Extracted text:
────────
Iordachescu agreed that whilst thinking of future needs is important, organizations shouldn’t forget that different channels and regions within their enterprises are also likely to need different skills and face different challenges. For instance, levels of qualification and access to a certain in-demand skillset in Spain might differ from the US. For HR, it means using different talent sourcing tactics in different areas.
One of these tactics, Iordachescu noted, could be around convincing employees to become boomerangers i.e. to return to the organization they left, perhaps during the pandemic, to pursue other careers or opportunities. As part of this, a thorough assessment of what career growth opportunities, performance assessments, and development opportunities should be undertaken so companies can understand what it is that makes individuals want to leave or stay; to join, or go elsewhere. In this way, developing the ‘build’ elements of the talent strategy help it to become a more effective buyer, too.
This will also help organizations practice transparency and honesty which is crucial — especially with candidates and incumbent employees increasingly considering what an employer offers to them as well as a salary — in a competitive talent landscape.
Is talent strategy just HR’s job?
There’s a lot to consider for HR. They’ve got to somehow make coherent: changes to what the individual wants from their employer, how this might impact what company culture and an employee value proposition (EVP) should look like (and want to be in the future) as well as what a multi-part talent strategy might look like in response to all of this, balancing build and buy elements. In fact, as discussed by participants in the webinar, it might look like HR could end up responsible for, well, almost every facet of organizational life.
Of course, this would be wrong. Rather, as Shah explained, everyone has responsibility for that culture, EVP, and hireability, from organizational leaders to potential hires as everyone is potentially responsible for the culture — the one that exists presently as well as the culture the company aspires to have — that underpins any talent strategy.
────────
Exercise directions:
Copy the talent strategy article word for word from "Of course, this" to "any talent strategy.".
────────
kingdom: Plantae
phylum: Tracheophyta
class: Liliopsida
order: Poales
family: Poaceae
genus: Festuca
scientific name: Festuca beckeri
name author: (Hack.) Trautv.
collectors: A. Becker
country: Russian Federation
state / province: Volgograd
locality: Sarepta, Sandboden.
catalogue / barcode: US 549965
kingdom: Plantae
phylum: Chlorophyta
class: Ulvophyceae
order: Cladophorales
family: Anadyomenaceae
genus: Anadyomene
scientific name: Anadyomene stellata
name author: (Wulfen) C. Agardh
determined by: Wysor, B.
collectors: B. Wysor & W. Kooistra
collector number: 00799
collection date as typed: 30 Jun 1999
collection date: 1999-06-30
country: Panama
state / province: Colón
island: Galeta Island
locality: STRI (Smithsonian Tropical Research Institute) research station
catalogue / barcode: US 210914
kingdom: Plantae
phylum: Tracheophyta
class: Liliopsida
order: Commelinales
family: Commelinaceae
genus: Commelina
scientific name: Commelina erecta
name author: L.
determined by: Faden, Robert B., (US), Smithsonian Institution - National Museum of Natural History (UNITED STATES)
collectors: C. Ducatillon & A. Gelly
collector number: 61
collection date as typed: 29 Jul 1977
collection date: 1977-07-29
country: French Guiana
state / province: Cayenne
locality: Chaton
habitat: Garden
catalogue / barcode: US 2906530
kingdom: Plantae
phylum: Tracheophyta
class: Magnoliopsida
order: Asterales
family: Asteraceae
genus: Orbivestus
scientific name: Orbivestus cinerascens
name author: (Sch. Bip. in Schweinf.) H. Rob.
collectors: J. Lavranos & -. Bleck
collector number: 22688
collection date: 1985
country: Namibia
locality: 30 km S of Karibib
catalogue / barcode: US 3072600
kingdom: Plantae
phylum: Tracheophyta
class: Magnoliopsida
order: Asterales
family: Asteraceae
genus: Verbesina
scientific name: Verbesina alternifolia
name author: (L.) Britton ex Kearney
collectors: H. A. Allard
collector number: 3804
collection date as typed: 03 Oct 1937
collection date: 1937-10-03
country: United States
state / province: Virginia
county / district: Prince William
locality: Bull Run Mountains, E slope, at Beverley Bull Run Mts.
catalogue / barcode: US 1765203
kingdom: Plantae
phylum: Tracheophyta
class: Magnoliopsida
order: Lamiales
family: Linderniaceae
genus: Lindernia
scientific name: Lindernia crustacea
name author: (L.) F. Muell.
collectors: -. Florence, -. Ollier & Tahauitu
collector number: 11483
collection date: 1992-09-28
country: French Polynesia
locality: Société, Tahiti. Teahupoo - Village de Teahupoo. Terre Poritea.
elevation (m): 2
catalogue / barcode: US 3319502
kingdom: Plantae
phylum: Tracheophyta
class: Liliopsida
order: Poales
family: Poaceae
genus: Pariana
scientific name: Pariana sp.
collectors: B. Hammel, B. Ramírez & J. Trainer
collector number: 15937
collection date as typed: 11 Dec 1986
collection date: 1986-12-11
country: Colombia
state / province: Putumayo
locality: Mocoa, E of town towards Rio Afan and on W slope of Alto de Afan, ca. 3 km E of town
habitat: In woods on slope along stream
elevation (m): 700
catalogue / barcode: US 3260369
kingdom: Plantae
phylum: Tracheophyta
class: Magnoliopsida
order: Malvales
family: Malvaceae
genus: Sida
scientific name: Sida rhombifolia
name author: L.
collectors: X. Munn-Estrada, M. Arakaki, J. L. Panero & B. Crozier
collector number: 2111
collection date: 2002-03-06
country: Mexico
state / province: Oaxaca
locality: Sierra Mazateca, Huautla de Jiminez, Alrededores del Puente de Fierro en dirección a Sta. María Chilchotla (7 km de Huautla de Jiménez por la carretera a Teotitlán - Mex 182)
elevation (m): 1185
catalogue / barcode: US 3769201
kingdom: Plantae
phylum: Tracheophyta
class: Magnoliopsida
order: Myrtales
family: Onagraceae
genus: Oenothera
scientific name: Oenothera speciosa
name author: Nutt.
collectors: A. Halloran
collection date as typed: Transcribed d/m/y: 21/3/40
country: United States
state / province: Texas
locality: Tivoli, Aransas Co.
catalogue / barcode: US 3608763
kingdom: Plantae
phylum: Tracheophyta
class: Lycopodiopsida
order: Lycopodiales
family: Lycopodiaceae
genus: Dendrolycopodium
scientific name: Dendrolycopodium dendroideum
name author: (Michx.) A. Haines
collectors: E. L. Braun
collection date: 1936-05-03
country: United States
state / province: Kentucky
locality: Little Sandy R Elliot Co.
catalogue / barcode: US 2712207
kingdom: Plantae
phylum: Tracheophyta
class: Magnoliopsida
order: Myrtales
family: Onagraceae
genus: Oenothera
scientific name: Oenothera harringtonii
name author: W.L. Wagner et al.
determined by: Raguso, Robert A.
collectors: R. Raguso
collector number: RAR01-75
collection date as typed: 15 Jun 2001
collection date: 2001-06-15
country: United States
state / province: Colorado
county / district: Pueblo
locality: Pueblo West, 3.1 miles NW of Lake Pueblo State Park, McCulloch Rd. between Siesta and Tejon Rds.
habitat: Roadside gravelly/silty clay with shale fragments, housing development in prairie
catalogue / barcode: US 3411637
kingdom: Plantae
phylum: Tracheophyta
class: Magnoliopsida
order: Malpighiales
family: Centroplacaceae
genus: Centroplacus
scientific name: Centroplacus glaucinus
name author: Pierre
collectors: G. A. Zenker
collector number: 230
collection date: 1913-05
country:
────────
Exercise solution:
Of course, this would be wrong. Rather, as Shah explained, everyone has responsibility for that culture, EVP, and hireability, from organizational leaders to potential hires as everyone is potentially responsible for the culture — the one that exists presently as well as the culture the company aspires to have — that underpins any talent strategy.